• _Data to process_:
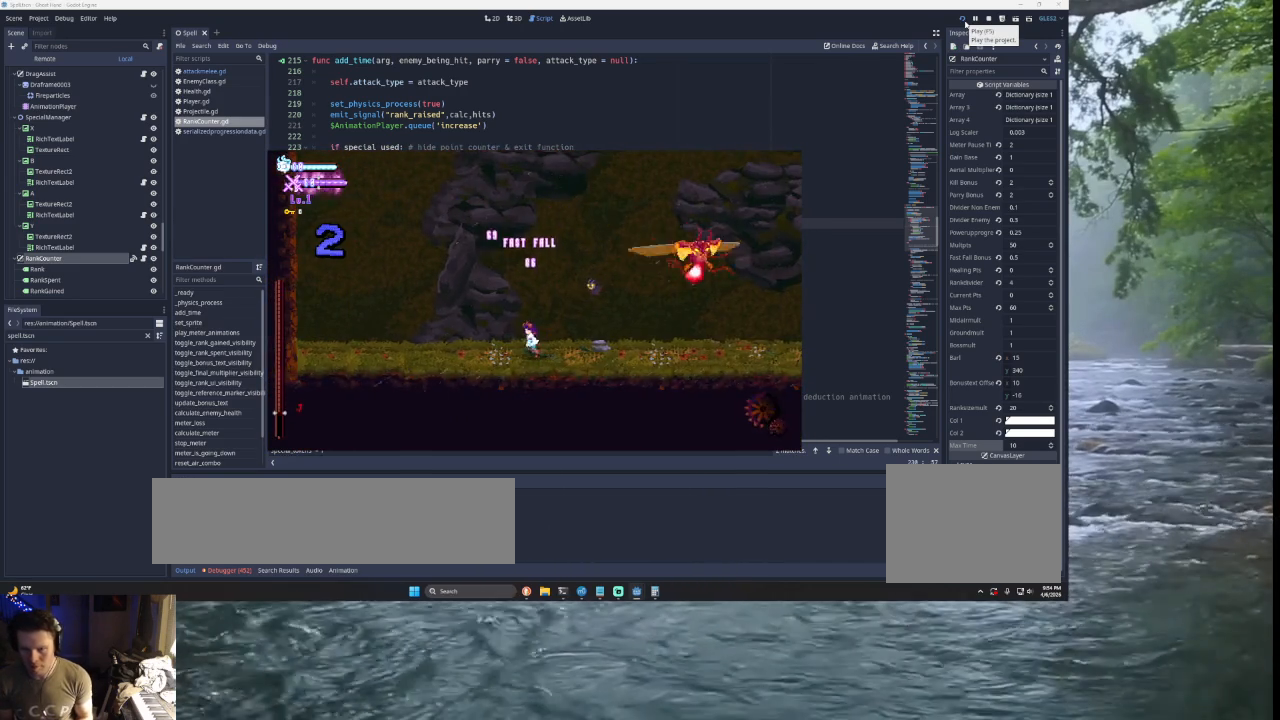
{"buttons": ["TRIANGLE"], "left_stick": "left", "right_stick": "center", "events": [[400, "TRIANGLE", "down"], [467, "left_stick", "left"]]}
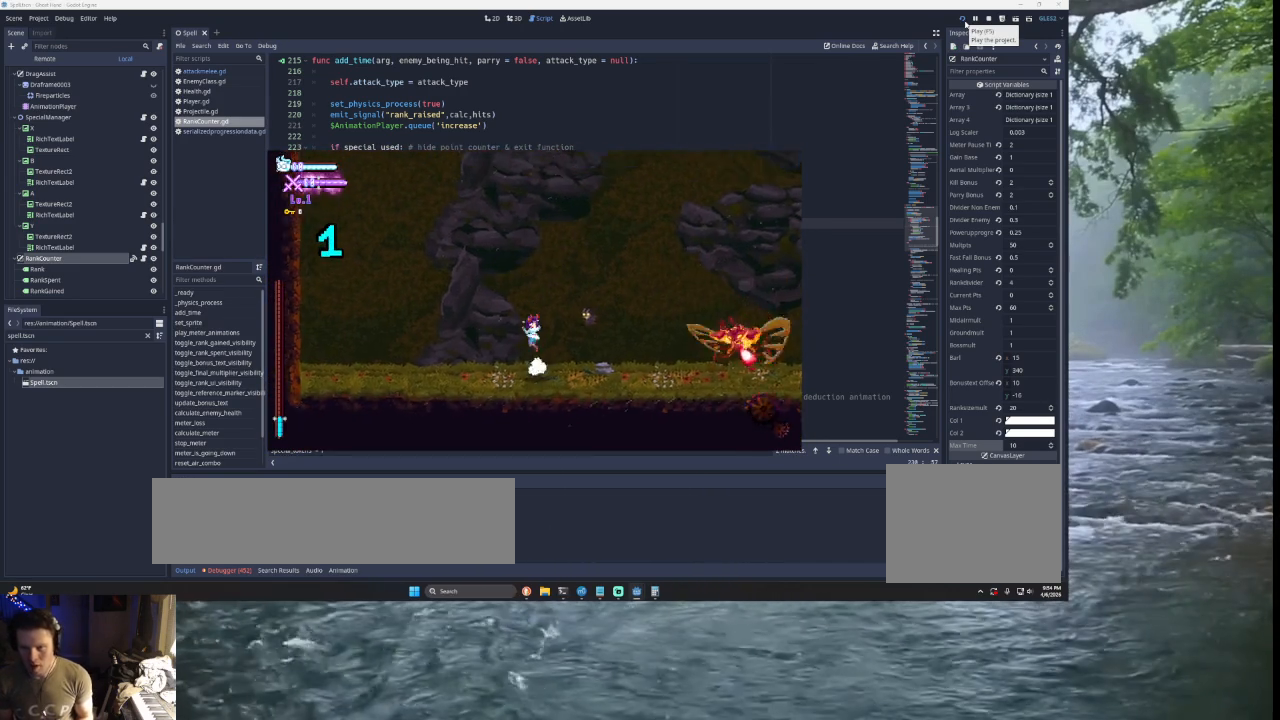
{"buttons": ["TRIANGLE"], "left_stick": "right", "right_stick": "center", "events": [[167, "left_stick", "right"], [200, "TRIANGLE", "up"], [267, "TRIANGLE", "down"]]}
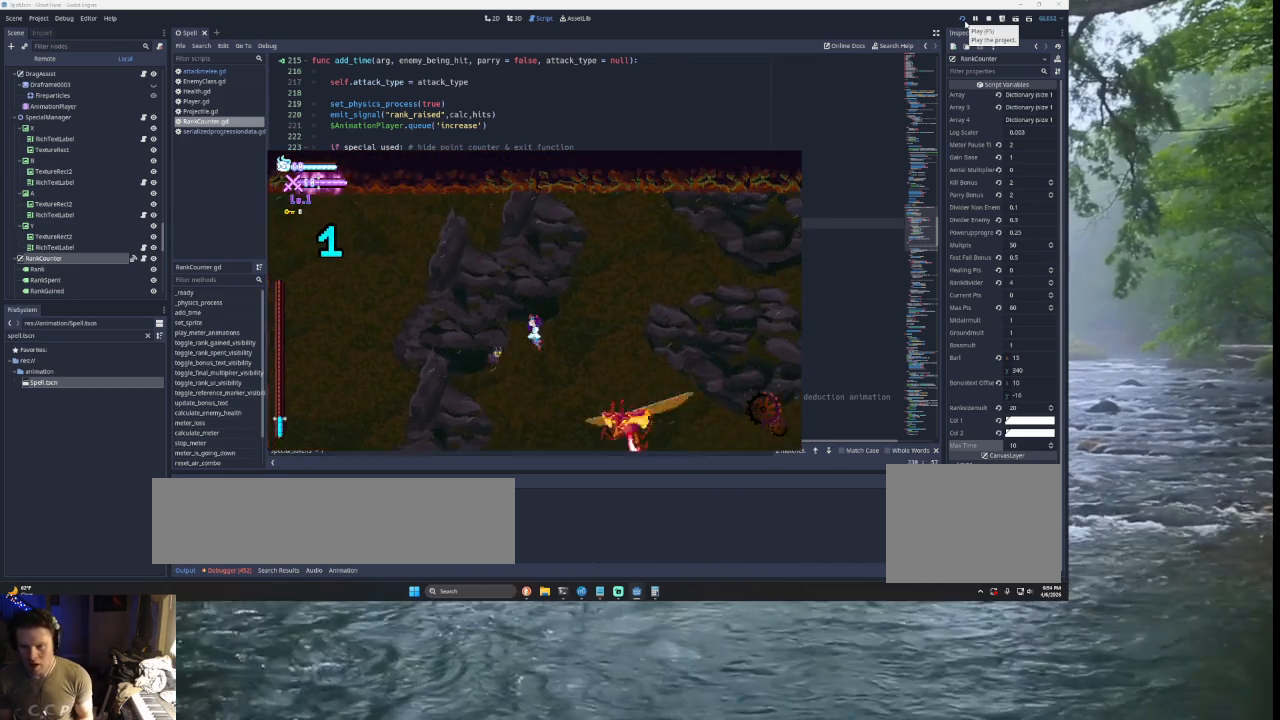
{"buttons": [], "left_stick": "right", "right_stick": "center", "events": [[67, "TRIANGLE", "up"], [100, "right_stick", "down"], [300, "right_stick", "center"]]}
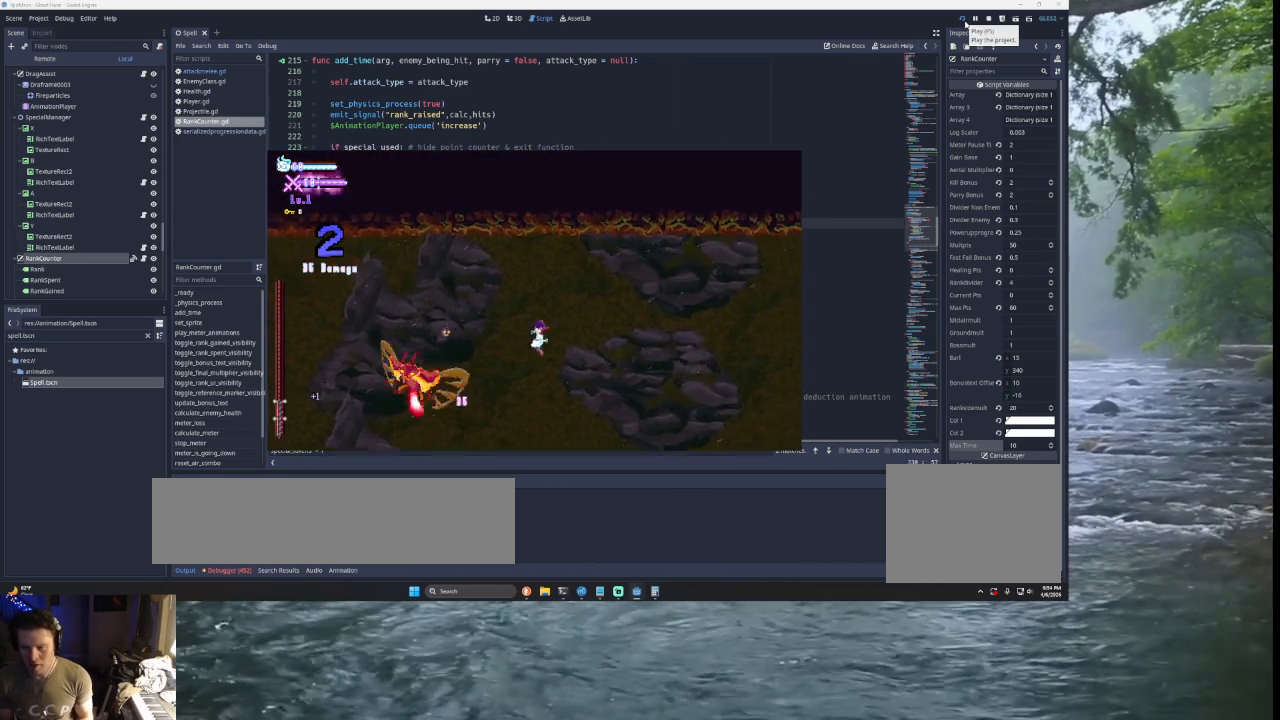
{"buttons": [], "left_stick": "center", "right_stick": "center", "events": [[200, "left_stick", "left"], [367, "left_stick", "center"]]}
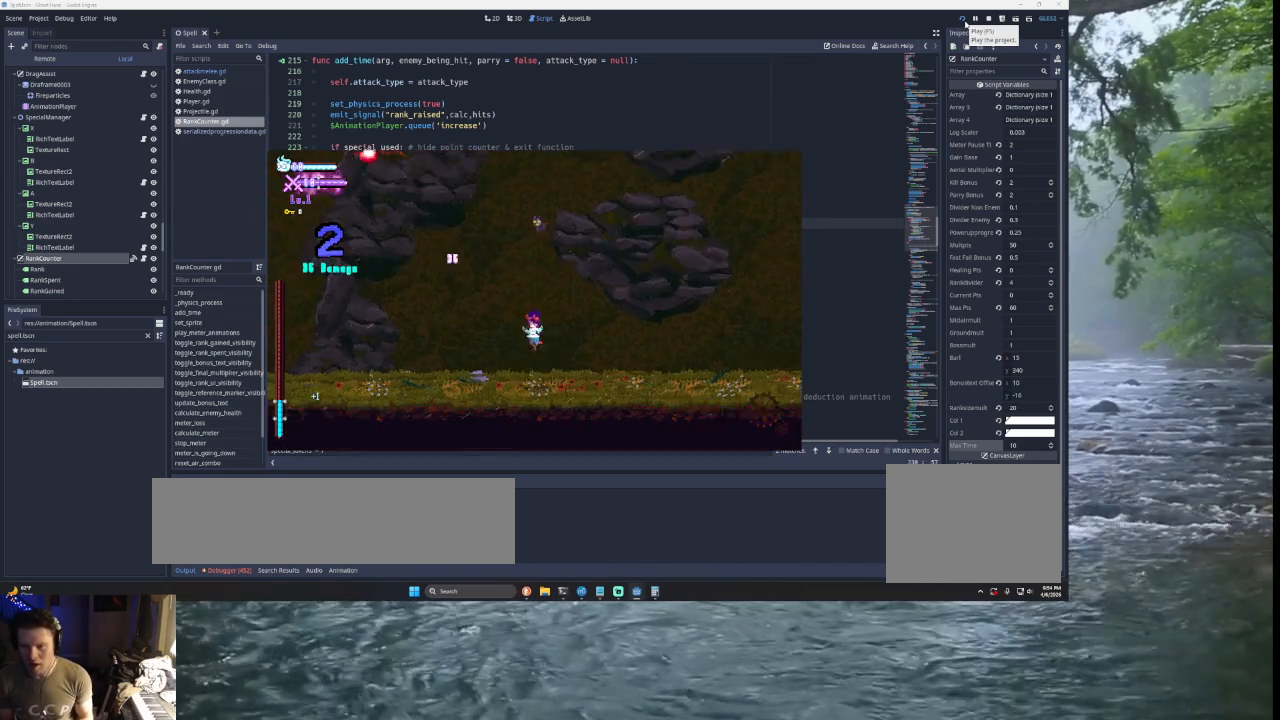
{"buttons": [], "left_stick": "left", "right_stick": "center", "events": [[100, "left_stick", "right"], [167, "left_stick", "center"], [233, "left_stick", "left"]]}
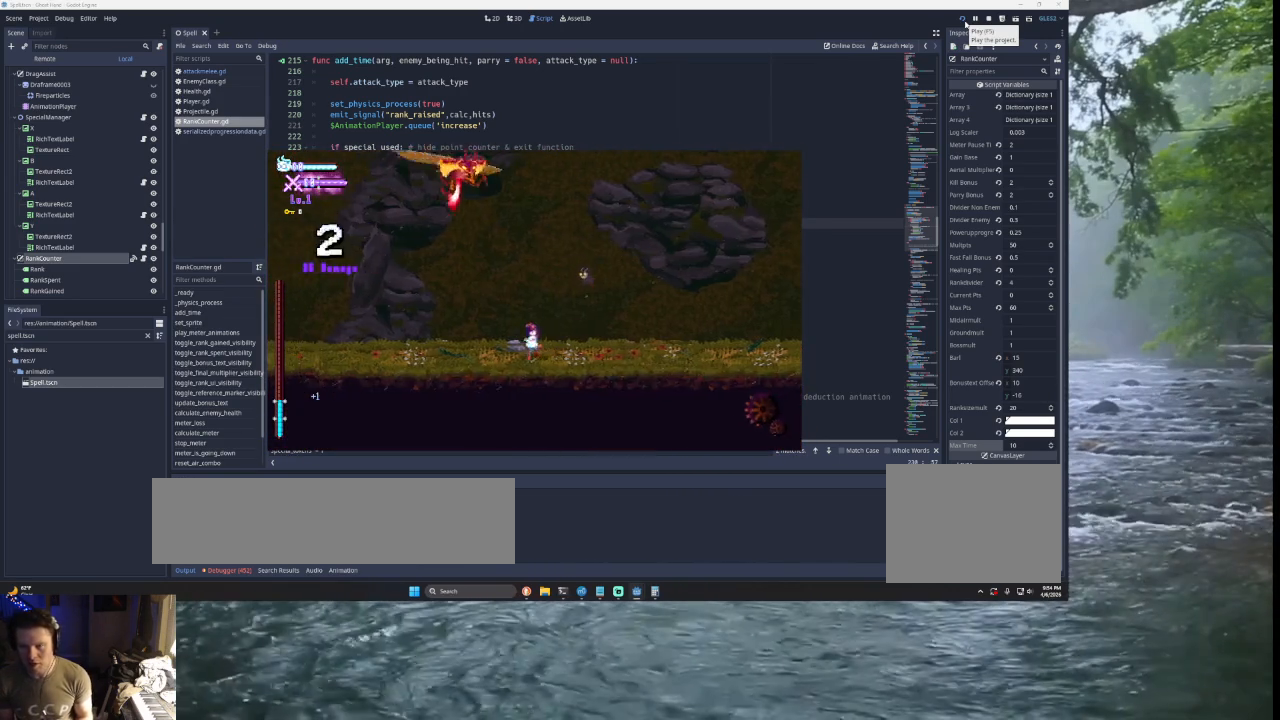
{"buttons": ["TRIANGLE"], "left_stick": "left", "right_stick": "center", "events": [[367, "TRIANGLE", "down"]]}
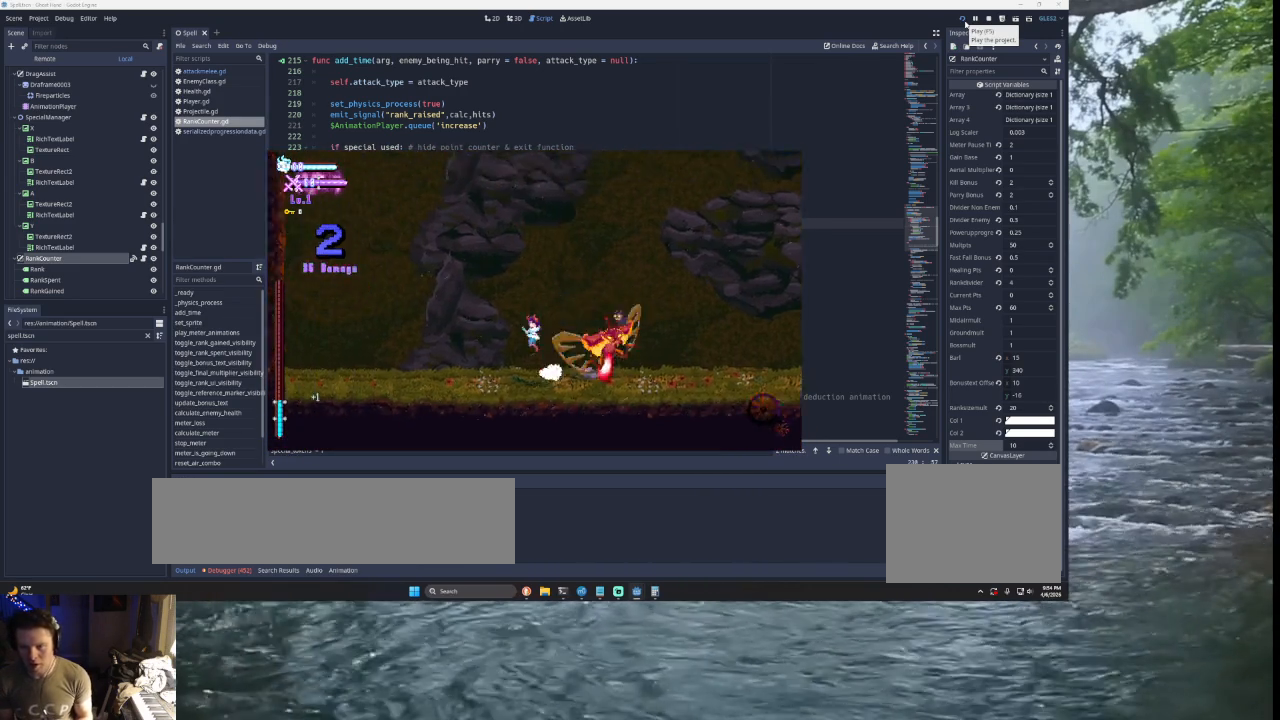
{"buttons": [], "left_stick": "right", "right_stick": "center", "events": [[300, "left_stick", "right"], [500, "TRIANGLE", "up"]]}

• _Exercise aim_: Retype the records above exactly. Leave the pictures out.

• _Result_:
{"buttons": ["TRIANGLE"], "left_stick": "left", "right_stick": "center", "events": [[400, "TRIANGLE", "down"], [467, "left_stick", "left"]]}
{"buttons": ["TRIANGLE"], "left_stick": "right", "right_stick": "center", "events": [[167, "left_stick", "right"], [200, "TRIANGLE", "up"], [267, "TRIANGLE", "down"]]}
{"buttons": [], "left_stick": "right", "right_stick": "center", "events": [[67, "TRIANGLE", "up"], [100, "right_stick", "down"], [300, "right_stick", "center"]]}
{"buttons": [], "left_stick": "center", "right_stick": "center", "events": [[200, "left_stick", "left"], [367, "left_stick", "center"]]}
{"buttons": [], "left_stick": "left", "right_stick": "center", "events": [[100, "left_stick", "right"], [167, "left_stick", "center"], [233, "left_stick", "left"]]}
{"buttons": ["TRIANGLE"], "left_stick": "left", "right_stick": "center", "events": [[367, "TRIANGLE", "down"]]}
{"buttons": [], "left_stick": "right", "right_stick": "center", "events": [[300, "left_stick", "right"], [500, "TRIANGLE", "up"]]}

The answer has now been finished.